EXCERPT:
····················
The Fed predicts that roughly 15 million Americans may remain without work going into 2021 — far more than Trump Administration has forecast, CBS News recently reported.      

Although the Fed expects the jobless rate to decline from 13.3 percent to 9 percent by the end of this year, that’s still a significant increase over the six million unemployed in January.  

At a virtual news conference, Federal Reserve Chair Jerome Powell suggested that comments made by Treasury Secretary Steven Mnuchin – who said the country was well on its way to a “strong reopening” – might be premature. Powell said that the Fed would not overreact to a single data point, even though they were surprised by the decline in U.S. unemployment in May.

“We’re not thinking about raising rates,” Powell said. “We’re not even thinking about thinking about raising rates.” 

The Federal Reserve plans to continue buying bonds and keep borrowing rates low. There is currently no rate hike forecasted through 2022.
····················
CHECK YOUR UNDERSTANDING:
a) Translate this sentence from the report on the Fed's unemployment outlook into Spanish: "The Federal Reserve plans to continue buying bonds and keep borrowing rates low."
b) Extend the report on the Fed's unemployment outlook with a few more sentences that pick up after its final line.

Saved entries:
····················
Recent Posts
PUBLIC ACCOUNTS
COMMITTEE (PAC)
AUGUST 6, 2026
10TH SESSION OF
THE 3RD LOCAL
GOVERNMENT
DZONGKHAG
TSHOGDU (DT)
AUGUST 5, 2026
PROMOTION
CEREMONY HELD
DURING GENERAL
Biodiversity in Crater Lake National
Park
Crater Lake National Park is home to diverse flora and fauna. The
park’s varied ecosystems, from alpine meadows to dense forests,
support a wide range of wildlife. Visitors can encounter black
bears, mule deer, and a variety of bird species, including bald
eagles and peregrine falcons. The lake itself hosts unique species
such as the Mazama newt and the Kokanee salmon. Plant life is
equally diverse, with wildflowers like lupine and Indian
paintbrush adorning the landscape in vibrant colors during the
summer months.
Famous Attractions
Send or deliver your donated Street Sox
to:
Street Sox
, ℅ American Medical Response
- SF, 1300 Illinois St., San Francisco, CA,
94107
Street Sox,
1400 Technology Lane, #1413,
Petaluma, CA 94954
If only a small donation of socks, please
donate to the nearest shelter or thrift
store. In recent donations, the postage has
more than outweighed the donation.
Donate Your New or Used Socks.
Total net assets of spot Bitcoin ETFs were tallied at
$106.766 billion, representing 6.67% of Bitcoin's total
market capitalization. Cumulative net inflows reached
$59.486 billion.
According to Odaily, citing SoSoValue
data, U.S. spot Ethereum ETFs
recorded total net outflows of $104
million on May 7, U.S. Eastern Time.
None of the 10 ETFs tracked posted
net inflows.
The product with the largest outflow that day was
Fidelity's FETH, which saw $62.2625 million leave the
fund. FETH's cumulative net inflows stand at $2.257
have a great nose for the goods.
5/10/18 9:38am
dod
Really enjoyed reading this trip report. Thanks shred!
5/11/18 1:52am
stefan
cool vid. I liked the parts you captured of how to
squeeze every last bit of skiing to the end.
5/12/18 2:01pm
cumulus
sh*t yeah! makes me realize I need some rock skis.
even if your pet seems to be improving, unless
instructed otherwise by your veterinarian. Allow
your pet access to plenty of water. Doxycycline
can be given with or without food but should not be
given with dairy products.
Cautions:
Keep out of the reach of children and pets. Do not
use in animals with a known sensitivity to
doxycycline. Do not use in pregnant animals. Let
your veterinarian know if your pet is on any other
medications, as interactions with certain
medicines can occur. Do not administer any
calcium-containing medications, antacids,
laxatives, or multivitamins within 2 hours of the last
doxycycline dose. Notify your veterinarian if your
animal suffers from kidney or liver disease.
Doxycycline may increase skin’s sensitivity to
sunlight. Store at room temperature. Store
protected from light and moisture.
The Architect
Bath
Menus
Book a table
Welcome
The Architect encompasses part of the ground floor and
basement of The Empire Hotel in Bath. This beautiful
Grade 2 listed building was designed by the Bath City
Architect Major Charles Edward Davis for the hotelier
····················
RESPONSE LIST:
a) La Reserva Federal planea seguir comprando bonos y mantener bajas las tasas de los préstamos.

b)
“The ongoing public health crisis will weigh heavily on economic activity, employment, and inflation in the near term, and poses considerable risks to the economic outlook over the medium term. In light of these developments, the Committee decided to maintain the target range for the federal funds rate at 0 to 1/4 percent,"  the Federal Reserve Board of Governorwrote in their June 10 statement. "The Committee expects to maintain this target range until it is confident that the economy has weathered recent events and is on track to achieve its maximum employment and price stability goals.” 

Powell’s remarks initially encouraged a June 10 stock market rally, although by the end of the day several market averages dropped into negative territory, with the S&P falling half a percentage point.

The economic recovery from coronavirus-related damage could include slack in the labor market through the end of 2022, predicts Steven Friedman, senior macroeconomist at investment adviser MacKay Shields.